(Extracted page text data)

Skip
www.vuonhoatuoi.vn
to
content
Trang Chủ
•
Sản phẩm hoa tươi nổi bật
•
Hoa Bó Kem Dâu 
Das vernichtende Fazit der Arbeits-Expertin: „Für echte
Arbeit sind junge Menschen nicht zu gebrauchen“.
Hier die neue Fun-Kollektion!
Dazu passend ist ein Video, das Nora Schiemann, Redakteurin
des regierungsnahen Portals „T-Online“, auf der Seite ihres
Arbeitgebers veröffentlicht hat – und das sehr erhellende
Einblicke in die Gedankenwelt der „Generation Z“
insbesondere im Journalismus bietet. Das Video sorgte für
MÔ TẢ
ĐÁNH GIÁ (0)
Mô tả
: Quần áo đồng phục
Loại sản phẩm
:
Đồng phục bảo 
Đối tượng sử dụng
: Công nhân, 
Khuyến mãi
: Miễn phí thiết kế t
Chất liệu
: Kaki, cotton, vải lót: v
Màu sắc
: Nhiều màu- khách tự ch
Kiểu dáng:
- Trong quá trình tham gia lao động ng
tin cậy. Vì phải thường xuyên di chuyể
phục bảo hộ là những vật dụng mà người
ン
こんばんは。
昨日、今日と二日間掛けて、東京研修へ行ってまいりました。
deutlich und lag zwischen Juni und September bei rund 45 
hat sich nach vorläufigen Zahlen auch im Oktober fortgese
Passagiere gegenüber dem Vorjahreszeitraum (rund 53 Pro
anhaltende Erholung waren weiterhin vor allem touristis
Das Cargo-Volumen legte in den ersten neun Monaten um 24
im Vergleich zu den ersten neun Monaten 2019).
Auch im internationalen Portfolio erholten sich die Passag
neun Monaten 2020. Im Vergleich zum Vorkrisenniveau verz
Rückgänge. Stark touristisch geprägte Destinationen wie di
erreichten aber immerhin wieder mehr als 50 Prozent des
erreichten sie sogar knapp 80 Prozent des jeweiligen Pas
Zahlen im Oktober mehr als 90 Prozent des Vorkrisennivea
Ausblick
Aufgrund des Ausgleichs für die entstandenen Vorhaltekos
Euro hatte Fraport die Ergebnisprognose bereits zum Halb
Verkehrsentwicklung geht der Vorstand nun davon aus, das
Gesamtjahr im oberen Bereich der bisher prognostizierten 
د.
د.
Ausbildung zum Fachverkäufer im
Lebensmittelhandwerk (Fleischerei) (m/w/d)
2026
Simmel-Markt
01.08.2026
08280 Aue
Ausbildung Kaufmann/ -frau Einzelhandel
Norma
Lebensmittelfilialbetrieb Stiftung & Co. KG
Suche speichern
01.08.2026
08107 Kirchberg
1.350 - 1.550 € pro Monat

§ **Task**
Report every line of the records that contains the word "erreichten".

§ **Result of this exercise**
erreichten aber immerhin wieder mehr als 50 Prozent des
erreichten sie sogar knapp 80 Prozent des jeweiligen Pas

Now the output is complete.